Problem requirements:
Copy, exactly and without additions, every line in the records below from the one holding "do this we use" through the one holding "operations).", both ends included.

Task inputs:

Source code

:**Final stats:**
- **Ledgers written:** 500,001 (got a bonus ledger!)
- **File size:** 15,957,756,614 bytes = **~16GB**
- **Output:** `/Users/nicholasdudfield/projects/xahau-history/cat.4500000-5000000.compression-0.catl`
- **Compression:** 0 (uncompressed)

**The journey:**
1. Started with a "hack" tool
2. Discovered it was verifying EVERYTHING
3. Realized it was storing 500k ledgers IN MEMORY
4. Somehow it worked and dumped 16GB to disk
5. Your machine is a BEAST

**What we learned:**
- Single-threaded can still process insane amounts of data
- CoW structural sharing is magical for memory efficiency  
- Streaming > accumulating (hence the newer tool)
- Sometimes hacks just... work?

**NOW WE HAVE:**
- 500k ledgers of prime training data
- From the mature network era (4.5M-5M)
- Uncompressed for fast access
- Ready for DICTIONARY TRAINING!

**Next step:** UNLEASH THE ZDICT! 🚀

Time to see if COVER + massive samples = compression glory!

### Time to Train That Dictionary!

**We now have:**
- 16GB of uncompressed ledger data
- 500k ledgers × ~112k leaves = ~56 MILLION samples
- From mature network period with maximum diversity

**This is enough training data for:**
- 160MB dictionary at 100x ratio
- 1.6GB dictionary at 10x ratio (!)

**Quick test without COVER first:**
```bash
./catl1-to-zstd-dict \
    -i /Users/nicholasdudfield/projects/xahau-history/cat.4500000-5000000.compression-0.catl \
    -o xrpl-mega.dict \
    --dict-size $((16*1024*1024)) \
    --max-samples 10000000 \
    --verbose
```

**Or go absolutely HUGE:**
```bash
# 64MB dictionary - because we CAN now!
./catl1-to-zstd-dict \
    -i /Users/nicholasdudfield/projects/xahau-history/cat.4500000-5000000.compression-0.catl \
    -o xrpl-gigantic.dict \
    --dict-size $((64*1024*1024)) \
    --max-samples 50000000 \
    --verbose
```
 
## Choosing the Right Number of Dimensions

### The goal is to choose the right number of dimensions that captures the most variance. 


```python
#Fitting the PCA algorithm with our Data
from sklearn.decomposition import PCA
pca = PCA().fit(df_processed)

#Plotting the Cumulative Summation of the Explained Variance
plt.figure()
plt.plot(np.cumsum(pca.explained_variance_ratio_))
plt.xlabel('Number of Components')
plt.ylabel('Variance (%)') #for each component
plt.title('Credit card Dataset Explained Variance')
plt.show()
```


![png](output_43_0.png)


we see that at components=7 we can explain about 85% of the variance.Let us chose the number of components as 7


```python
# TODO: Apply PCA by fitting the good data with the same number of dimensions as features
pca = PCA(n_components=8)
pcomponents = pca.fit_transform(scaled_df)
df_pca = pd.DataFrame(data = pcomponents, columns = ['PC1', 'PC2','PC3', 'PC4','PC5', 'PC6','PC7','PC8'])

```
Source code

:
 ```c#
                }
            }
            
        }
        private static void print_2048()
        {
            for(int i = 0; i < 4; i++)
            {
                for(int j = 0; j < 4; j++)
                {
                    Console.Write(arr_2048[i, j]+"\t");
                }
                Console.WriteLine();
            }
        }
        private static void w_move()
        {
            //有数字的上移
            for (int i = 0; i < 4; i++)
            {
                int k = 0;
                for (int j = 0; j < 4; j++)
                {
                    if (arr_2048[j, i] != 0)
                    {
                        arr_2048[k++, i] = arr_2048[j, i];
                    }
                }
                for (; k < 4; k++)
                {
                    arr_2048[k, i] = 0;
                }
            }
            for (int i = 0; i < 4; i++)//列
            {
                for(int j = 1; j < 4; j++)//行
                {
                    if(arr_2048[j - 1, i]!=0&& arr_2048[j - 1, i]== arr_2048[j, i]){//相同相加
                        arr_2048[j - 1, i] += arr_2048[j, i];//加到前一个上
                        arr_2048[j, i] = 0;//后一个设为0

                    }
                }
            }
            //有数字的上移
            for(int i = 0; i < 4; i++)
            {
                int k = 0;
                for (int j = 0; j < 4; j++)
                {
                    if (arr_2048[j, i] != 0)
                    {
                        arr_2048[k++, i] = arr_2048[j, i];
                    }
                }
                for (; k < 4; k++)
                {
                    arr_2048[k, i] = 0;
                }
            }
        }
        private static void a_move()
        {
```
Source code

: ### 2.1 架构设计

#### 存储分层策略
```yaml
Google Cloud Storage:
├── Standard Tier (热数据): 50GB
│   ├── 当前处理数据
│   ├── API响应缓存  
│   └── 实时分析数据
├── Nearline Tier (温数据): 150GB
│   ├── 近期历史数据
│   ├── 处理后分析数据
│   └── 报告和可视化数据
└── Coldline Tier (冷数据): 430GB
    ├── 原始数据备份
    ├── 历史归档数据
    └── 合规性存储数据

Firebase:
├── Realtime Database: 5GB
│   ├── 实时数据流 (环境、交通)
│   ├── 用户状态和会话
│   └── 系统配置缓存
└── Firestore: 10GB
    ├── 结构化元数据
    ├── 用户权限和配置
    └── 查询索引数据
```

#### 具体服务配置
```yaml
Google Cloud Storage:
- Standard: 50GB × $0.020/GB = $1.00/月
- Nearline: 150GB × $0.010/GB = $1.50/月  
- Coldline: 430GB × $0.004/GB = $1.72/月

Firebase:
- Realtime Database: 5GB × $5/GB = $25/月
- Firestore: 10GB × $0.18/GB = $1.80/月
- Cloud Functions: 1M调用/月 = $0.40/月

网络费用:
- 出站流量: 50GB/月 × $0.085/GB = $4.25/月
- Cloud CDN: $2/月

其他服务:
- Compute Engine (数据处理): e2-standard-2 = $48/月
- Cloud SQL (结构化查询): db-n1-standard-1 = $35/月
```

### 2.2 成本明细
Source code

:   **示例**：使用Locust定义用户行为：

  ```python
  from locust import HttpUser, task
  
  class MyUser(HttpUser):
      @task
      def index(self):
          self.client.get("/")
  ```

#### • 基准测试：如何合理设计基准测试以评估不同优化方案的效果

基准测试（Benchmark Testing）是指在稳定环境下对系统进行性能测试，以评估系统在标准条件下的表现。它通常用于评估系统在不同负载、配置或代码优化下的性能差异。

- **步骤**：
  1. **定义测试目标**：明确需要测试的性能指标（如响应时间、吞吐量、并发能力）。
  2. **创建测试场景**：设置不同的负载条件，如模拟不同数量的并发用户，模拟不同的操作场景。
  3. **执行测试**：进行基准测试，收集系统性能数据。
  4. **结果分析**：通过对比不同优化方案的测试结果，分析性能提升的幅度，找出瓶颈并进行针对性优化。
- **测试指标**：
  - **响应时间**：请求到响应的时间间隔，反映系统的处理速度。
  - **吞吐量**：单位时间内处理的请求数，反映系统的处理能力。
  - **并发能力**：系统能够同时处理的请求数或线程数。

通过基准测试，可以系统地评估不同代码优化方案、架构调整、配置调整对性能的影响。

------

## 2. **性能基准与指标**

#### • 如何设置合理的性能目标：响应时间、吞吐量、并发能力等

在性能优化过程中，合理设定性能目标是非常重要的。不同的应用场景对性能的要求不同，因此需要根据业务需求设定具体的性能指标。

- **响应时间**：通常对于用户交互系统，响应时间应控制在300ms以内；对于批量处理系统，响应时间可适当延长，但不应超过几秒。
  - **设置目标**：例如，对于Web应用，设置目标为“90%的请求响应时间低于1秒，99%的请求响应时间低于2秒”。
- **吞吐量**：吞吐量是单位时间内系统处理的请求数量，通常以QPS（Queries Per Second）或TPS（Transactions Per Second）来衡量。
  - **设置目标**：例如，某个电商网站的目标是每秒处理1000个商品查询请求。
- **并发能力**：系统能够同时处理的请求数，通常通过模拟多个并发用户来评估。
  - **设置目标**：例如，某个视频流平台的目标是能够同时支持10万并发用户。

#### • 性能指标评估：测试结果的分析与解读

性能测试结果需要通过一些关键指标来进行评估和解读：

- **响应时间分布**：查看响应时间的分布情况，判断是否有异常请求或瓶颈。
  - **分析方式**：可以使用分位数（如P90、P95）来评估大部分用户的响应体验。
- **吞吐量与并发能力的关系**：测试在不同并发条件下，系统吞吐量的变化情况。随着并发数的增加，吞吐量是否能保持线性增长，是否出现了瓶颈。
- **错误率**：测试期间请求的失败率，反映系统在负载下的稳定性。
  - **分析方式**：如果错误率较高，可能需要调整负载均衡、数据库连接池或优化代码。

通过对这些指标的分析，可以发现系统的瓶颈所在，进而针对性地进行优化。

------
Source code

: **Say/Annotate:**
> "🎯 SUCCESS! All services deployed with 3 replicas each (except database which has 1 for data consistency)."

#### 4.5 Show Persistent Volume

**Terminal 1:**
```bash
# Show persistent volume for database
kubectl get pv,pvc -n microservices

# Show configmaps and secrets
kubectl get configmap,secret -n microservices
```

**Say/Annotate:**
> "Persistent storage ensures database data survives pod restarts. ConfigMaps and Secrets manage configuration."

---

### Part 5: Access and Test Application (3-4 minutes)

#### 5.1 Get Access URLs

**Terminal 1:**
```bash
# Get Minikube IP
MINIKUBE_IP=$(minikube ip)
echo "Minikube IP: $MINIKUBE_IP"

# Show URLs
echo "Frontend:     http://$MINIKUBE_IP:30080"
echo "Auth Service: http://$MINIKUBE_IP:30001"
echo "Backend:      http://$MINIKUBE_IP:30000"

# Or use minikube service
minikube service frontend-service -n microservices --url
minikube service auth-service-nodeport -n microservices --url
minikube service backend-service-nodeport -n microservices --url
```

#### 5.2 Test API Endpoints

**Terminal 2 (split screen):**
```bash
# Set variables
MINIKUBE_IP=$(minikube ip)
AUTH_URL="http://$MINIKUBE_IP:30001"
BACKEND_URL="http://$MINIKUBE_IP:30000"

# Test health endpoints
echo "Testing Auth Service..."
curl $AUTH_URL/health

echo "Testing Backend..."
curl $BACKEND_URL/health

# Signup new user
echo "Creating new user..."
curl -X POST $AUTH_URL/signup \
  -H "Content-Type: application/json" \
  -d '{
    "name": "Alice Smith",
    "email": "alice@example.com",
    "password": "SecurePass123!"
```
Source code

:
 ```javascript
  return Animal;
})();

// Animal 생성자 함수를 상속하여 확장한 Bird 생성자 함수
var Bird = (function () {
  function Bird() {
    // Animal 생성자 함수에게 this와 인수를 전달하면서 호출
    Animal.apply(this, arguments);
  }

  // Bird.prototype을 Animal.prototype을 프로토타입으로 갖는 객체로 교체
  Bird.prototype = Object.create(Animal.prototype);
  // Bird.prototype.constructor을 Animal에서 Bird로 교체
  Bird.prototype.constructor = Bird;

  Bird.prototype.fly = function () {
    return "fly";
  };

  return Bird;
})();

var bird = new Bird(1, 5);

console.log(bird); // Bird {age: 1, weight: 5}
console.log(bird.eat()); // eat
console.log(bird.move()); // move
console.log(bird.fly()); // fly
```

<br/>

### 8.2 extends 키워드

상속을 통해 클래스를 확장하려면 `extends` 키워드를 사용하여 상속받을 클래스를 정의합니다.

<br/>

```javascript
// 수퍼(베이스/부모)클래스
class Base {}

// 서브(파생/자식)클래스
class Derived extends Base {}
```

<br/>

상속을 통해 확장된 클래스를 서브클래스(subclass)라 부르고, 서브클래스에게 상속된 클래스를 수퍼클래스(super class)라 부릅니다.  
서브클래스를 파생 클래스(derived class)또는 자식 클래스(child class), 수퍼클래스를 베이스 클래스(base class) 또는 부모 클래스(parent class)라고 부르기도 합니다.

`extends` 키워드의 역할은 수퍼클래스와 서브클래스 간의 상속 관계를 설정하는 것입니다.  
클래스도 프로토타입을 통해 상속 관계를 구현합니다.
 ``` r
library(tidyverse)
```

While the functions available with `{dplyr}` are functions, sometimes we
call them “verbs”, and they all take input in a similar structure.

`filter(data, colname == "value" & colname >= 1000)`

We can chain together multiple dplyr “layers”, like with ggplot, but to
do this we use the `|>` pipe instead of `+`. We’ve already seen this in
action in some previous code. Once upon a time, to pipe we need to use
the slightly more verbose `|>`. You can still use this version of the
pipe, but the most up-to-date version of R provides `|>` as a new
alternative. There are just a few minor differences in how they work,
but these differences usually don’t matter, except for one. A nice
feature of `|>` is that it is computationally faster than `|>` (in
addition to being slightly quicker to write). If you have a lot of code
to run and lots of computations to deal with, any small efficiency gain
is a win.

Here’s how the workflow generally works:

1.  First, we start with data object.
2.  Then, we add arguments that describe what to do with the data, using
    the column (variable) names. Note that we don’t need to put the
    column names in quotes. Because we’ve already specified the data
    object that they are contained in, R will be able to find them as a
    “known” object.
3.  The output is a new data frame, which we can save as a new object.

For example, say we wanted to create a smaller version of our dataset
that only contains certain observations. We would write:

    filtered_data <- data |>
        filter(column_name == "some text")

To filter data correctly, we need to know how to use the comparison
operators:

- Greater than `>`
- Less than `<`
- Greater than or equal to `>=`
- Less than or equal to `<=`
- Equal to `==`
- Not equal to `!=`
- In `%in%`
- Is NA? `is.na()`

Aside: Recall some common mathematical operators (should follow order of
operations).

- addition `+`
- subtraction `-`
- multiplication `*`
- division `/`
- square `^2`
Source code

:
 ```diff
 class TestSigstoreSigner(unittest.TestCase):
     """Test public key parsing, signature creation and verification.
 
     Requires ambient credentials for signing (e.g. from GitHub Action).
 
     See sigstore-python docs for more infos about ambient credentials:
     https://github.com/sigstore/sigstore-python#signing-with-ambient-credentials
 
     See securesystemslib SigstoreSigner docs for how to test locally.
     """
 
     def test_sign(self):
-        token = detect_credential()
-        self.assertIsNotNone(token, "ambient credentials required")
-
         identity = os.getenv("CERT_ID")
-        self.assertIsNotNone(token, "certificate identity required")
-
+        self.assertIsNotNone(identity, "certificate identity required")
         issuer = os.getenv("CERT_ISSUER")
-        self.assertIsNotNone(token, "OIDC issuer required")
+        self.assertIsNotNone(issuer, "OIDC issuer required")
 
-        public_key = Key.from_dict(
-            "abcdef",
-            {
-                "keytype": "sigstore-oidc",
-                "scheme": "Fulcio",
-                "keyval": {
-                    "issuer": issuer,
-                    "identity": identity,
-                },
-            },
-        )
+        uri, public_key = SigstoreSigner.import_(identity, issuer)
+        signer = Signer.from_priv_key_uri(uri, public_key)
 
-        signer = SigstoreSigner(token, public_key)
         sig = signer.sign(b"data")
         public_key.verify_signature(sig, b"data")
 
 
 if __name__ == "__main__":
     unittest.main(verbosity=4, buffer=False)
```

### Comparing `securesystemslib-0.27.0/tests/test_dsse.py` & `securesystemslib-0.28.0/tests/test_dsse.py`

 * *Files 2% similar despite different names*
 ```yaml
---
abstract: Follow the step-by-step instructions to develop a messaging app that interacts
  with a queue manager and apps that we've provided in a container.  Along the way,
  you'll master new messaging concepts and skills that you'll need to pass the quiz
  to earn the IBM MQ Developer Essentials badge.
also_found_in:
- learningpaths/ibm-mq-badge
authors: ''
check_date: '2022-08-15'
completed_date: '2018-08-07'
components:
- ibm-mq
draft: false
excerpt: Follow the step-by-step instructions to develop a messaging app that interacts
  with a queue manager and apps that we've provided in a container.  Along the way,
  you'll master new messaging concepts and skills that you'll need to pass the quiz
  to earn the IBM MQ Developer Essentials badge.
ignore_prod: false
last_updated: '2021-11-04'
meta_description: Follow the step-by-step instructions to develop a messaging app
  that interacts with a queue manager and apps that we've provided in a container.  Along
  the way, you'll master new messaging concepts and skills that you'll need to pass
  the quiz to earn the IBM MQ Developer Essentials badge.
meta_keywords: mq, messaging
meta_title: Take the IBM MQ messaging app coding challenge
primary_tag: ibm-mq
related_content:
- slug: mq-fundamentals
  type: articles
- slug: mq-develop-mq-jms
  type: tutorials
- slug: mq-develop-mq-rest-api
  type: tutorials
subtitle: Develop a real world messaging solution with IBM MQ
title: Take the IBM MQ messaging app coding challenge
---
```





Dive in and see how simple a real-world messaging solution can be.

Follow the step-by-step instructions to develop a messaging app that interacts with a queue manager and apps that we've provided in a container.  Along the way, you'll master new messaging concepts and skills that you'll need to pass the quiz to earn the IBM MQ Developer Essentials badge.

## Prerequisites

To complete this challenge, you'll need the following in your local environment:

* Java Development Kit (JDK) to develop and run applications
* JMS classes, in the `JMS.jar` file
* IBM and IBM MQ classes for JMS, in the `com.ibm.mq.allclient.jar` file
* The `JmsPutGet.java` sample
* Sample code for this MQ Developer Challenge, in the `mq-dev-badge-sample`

Answer for the task:
do this we use the `|>` pipe instead of `+`. We’ve already seen this in
action in some previous code. Once upon a time, to pipe we need to use
the slightly more verbose `|>`. You can still use this version of the
pipe, but the most up-to-date version of R provides `|>` as a new
alternative. There are just a few minor differences in how they work,
but these differences usually don’t matter, except for one. A nice
feature of `|>` is that it is computationally faster than `|>` (in
addition to being slightly quicker to write). If you have a lot of code
to run and lots of computations to deal with, any small efficiency gain
is a win.

Here’s how the workflow generally works:

1.  First, we start with data object.
2.  Then, we add arguments that describe what to do with the data, using
    the column (variable) names. Note that we don’t need to put the
    column names in quotes. Because we’ve already specified the data
    object that they are contained in, R will be able to find them as a
    “known” object.
3.  The output is a new data frame, which we can save as a new object.

For example, say we wanted to create a smaller version of our dataset
that only contains certain observations. We would write:

    filtered_data <- data |>
        filter(column_name == "some text")

To filter data correctly, we need to know how to use the comparison
operators:

- Greater than `>`
- Less than `<`
- Greater than or equal to `>=`
- Less than or equal to `<=`
- Equal to `==`
- Not equal to `!=`
- In `%in%`
- Is NA? `is.na()`

Aside: Recall some common mathematical operators (should follow order of
operations).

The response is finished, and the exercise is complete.